BEGIN Record set

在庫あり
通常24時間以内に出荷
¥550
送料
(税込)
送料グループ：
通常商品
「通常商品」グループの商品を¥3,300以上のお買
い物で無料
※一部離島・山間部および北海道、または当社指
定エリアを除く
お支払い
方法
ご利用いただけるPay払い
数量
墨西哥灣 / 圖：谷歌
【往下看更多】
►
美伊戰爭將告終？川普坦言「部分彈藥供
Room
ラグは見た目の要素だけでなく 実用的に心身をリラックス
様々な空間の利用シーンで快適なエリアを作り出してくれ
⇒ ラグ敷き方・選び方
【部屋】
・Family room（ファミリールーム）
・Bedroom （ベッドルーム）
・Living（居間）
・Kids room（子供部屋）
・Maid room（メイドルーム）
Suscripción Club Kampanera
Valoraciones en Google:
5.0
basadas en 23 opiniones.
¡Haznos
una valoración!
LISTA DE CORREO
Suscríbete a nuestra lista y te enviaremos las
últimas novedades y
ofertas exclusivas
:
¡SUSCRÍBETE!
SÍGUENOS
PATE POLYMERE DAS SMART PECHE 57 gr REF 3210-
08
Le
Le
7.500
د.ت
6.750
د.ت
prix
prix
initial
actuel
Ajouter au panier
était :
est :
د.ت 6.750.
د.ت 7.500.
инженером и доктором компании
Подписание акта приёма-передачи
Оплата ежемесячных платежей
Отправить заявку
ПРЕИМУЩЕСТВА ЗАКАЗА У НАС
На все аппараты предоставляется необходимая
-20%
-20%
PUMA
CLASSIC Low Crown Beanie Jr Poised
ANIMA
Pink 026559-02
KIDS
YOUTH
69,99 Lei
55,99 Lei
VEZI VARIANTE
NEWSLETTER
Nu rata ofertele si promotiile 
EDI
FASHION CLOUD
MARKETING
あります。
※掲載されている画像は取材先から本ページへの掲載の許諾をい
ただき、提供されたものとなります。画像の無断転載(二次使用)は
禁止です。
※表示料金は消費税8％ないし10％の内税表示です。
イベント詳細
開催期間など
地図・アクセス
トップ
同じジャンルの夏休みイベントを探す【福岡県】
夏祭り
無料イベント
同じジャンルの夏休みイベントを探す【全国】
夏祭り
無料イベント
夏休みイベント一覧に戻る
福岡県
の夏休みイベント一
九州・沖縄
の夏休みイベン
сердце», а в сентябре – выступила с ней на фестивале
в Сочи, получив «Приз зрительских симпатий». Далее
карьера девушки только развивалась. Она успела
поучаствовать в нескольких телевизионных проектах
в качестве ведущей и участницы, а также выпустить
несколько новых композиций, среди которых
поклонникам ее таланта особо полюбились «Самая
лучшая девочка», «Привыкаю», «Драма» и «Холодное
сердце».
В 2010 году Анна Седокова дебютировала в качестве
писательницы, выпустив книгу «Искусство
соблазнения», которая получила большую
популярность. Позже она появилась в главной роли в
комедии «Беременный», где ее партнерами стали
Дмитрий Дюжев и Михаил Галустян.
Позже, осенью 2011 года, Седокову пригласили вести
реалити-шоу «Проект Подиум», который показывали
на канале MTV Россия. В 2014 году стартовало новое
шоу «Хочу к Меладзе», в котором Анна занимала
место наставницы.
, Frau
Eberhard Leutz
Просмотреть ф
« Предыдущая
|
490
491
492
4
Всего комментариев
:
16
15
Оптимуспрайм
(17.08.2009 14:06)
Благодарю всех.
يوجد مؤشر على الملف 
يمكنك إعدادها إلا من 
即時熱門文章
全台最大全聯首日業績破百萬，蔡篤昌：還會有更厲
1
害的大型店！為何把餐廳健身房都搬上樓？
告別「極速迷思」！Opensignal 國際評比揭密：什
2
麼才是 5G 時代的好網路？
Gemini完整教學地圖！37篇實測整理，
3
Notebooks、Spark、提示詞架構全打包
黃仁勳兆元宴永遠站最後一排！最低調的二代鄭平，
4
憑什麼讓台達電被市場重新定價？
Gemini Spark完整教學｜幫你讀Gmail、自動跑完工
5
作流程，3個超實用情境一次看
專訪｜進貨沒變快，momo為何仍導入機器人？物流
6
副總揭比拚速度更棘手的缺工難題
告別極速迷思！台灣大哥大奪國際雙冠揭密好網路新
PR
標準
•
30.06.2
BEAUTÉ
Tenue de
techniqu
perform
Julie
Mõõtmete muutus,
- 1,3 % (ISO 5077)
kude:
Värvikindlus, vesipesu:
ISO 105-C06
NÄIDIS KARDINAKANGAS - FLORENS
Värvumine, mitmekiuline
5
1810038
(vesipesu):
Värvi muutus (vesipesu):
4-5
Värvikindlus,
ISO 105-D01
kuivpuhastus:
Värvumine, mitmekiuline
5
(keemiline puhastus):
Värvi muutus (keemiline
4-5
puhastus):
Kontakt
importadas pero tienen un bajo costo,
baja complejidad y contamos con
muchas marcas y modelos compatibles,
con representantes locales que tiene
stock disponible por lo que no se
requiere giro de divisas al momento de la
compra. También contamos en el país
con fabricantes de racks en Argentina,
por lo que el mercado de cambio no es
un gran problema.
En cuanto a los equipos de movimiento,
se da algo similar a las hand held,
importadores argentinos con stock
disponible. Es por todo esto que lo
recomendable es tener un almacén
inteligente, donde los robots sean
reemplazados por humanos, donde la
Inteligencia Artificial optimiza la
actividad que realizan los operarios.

END Record set

▶ **Work to complete**: Copy every one of the entries above word for word, keeping each line and its order unchanged.

▶ **Answer for this exercise**:
在庫あり
通常24時間以内に出荷
¥550
送料
(税込)
送料グループ：
通常商品
「通常商品」グループの商品を¥3,300以上のお買
い物で無料
※一部離島・山間部および北海道、または当社指
定エリアを除く
お支払い
方法
ご利用いただけるPay払い
数量
墨西哥灣 / 圖：谷歌
【往下看更多】
►
美伊戰爭將告終？川普坦言「部分彈藥供
Room
ラグは見た目の要素だけでなく 実用的に心身をリラックス
様々な空間の利用シーンで快適なエリアを作り出してくれ
⇒ ラグ敷き方・選び方
【部屋】
・Family room（ファミリールーム）
・Bedroom （ベッドルーム）
・Living（居間）
・Kids room（子供部屋）
・Maid room（メイドルーム）
Suscripción Club Kampanera
Valoraciones en Google:
5.0
basadas en 23 opiniones.
¡Haznos
una valoración!
LISTA DE CORREO
Suscríbete a nuestra lista y te enviaremos las
últimas novedades y
ofertas exclusivas
:
¡SUSCRÍBETE!
SÍGUENOS
PATE POLYMERE DAS SMART PECHE 57 gr REF 3210-
08
Le
Le
7.500
د.ت
6.750
د.ت
prix
prix
initial
actuel
Ajouter au panier
était :
est :
د.ت 6.750.
د.ت 7.500.
инженером и доктором компании
Подписание акта приёма-передачи
Оплата ежемесячных платежей
Отправить заявку
ПРЕИМУЩЕСТВА ЗАКАЗА У НАС
На все аппараты предоставляется необходимая
-20%
-20%
PUMA
CLASSIC Low Crown Beanie Jr Poised
ANIMA
Pink 026559-02
KIDS
YOUTH
69,99 Lei
55,99 Lei
VEZI VARIANTE
NEWSLETTER
Nu rata ofertele si promotiile 
EDI
FASHION CLOUD
MARKETING
あります。
※掲載されている画像は取材先から本ページへの掲載の許諾をい
ただき、提供されたものとなります。画像の無断転載(二次使用)は
禁止です。
※表示料金は消費税8％ないし10％の内税表示です。
イベント詳細
開催期間など
地図・アクセス
トップ
同じジャンルの夏休みイベントを探す【福岡県】
夏祭り
無料イベント
同じジャンルの夏休みイベントを探す【全国】
夏祭り
無料イベント
夏休みイベント一覧に戻る
福岡県
の夏休みイベント一
九州・沖縄
の夏休みイベン
сердце», а в сентябре – выступила с ней на фестивале
в Сочи, получив «Приз зрительских симпатий». Далее
карьера девушки только развивалась. Она успела
поучаствовать в нескольких телевизионных проектах
в качестве ведущей и участницы, а также выпустить
несколько новых композиций, среди которых
поклонникам ее таланта особо полюбились «Самая
лучшая девочка», «Привыкаю», «Драма» и «Холодное
сердце».
В 2010 году Анна Седокова дебютировала в качестве
писательницы, выпустив книгу «Искусство
соблазнения», которая получила большую
популярность. Позже она появилась в главной роли в
комедии «Беременный», где ее партнерами стали
Дмитрий Дюжев и Михаил Галустян.
Позже, осенью 2011 года, Седокову пригласили вести
реалити-шоу «Проект Подиум», который показывали
на канале MTV Россия. В 2014 году стартовало новое
шоу «Хочу к Меладзе», в котором Анна занимала
место наставницы.
, Frau
Eberhard Leutz
Просмотреть ф
« Предыдущая
|
490
491
492
4
Всего комментариев
:
16
15
Оптимуспрайм
(17.08.2009 14:06)
Благодарю всех.
يوجد مؤشر على الملف 
يمكنك إعدادها إلا من 
即時熱門文章
全台最大全聯首日業績破百萬，蔡篤昌：還會有更厲
1
害的大型店！為何把餐廳健身房都搬上樓？
告別「極速迷思」！Opensignal 國際評比揭密：什
2
麼才是 5G 時代的好網路？
Gemini完整教學地圖！37篇實測整理，
3
Notebooks、Spark、提示詞架構全打包
黃仁勳兆元宴永遠站最後一排！最低調的二代鄭平，
4
憑什麼讓台達電被市場重新定價？
Gemini Spark完整教學｜幫你讀Gmail、自動跑完工
5
作流程，3個超實用情境一次看
專訪｜進貨沒變快，momo為何仍導入機器人？物流
6
副總揭比拚速度更棘手的缺工難題
告別極速迷思！台灣大哥大奪國際雙冠揭密好網路新
PR
標準
•
30.06.2
BEAUTÉ
Tenue de
techniqu
perform
Julie
Mõõtmete muutus,
- 1,3 % (ISO 5077)
kude:
Värvikindlus, vesipesu:
ISO 105-C06
NÄIDIS KARDINAKANGAS - FLORENS
Värvumine, mitmekiuline
5
1810038
(vesipesu):
Värvi muutus (vesipesu):
4-5
Värvikindlus,
ISO 105-D01
kuivpuhastus:
Värvumine, mitmekiuline
5
(keemiline puhastus):
Värvi muutus (keemiline
4-5
puhastus):
Kontakt
importadas pero tienen un bajo costo,
baja complejidad y contamos con
muchas marcas y modelos compatibles,
con representantes locales que tiene
stock disponible por lo que no se
requiere giro de divisas al momento de la
compra. También contamos en el país
con fabricantes de racks en Argentina,
por lo que el mercado de cambio no es
un gran problema.
En cuanto a los equipos de movimiento,
se da algo similar a las hand held,
importadores argentinos con stock
disponible. Es por todo esto que lo
recomendable es tener un almacén
inteligente, donde los robots sean
reemplazados por humanos, donde la
Inteligencia Artificial optimiza la
actividad que realizan los operarios.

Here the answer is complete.